Items from a dataset
- - - - -

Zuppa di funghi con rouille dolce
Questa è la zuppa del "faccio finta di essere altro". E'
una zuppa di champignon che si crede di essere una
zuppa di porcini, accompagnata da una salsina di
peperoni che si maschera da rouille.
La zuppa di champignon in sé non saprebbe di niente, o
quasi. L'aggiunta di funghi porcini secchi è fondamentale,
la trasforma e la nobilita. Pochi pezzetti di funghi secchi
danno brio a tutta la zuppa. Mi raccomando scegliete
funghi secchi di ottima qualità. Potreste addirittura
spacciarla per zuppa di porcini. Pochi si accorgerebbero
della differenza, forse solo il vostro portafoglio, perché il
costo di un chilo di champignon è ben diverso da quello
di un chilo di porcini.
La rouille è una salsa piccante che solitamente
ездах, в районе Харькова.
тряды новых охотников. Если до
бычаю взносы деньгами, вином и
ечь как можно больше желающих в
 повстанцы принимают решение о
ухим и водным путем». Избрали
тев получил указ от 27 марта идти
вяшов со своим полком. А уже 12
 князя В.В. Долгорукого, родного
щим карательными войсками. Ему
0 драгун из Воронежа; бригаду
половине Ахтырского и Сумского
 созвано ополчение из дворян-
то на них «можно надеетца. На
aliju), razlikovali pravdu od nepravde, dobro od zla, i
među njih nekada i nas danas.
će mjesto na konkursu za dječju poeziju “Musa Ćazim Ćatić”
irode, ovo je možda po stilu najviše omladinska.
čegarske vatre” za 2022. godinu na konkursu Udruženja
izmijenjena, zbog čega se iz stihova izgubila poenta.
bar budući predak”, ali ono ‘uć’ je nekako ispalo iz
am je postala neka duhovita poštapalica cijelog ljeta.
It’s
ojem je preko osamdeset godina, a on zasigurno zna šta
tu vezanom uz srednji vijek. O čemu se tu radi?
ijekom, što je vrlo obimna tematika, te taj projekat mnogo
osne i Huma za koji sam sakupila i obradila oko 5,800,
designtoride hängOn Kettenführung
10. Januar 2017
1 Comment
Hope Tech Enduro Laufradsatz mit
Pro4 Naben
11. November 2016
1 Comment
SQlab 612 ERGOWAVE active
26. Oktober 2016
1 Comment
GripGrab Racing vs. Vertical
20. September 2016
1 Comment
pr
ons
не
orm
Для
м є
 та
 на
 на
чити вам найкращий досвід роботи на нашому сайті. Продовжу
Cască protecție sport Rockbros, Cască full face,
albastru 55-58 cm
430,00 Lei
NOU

- - - - -

Task instructions: Repeat the data. Keep every word the same.

Solution below:
Zuppa di funghi con rouille dolce
Questa è la zuppa del "faccio finta di essere altro". E'
una zuppa di champignon che si crede di essere una
zuppa di porcini, accompagnata da una salsina di
peperoni che si maschera da rouille.
La zuppa di champignon in sé non saprebbe di niente, o
quasi. L'aggiunta di funghi porcini secchi è fondamentale,
la trasforma e la nobilita. Pochi pezzetti di funghi secchi
danno brio a tutta la zuppa. Mi raccomando scegliete
funghi secchi di ottima qualità. Potreste addirittura
spacciarla per zuppa di porcini. Pochi si accorgerebbero
della differenza, forse solo il vostro portafoglio, perché il
costo di un chilo di champignon è ben diverso da quello
di un chilo di porcini.
La rouille è una salsa piccante che solitamente
ездах, в районе Харькова.
тряды новых охотников. Если до
бычаю взносы деньгами, вином и
ечь как можно больше желающих в
 повстанцы принимают решение о
ухим и водным путем». Избрали
тев получил указ от 27 марта идти
вяшов со своим полком. А уже 12
 князя В.В. Долгорукого, родного
щим карательными войсками. Ему
0 драгун из Воронежа; бригаду
половине Ахтырского и Сумского
 созвано ополчение из дворян-
то на них «можно надеетца. На
aliju), razlikovali pravdu od nepravde, dobro od zla, i
među njih nekada i nas danas.
će mjesto na konkursu za dječju poeziju “Musa Ćazim Ćatić”
irode, ovo je možda po stilu najviše omladinska.
čegarske vatre” za 2022. godinu na konkursu Udruženja
izmijenjena, zbog čega se iz stihova izgubila poenta.
bar budući predak”, ali ono ‘uć’ je nekako ispalo iz
am je postala neka duhovita poštapalica cijelog ljeta.
It’s
ojem je preko osamdeset godina, a on zasigurno zna šta
tu vezanom uz srednji vijek. O čemu se tu radi?
ijekom, što je vrlo obimna tematika, te taj projekat mnogo
osne i Huma za koji sam sakupila i obradila oko 5,800,
designtoride hängOn Kettenführung
10. Januar 2017
1 Comment
Hope Tech Enduro Laufradsatz mit
Pro4 Naben
11. November 2016
1 Comment
SQlab 612 ERGOWAVE active
26. Oktober 2016
1 Comment
GripGrab Racing vs. Vertical
20. September 2016
1 Comment
pr
ons
не
orm
Для
м є
 та
 на
 на
чити вам найкращий досвід роботи на нашому сайті. Продовжу
Cască protecție sport Rockbros, Cască full face,
albastru 55-58 cm
430,00 Lei
NOU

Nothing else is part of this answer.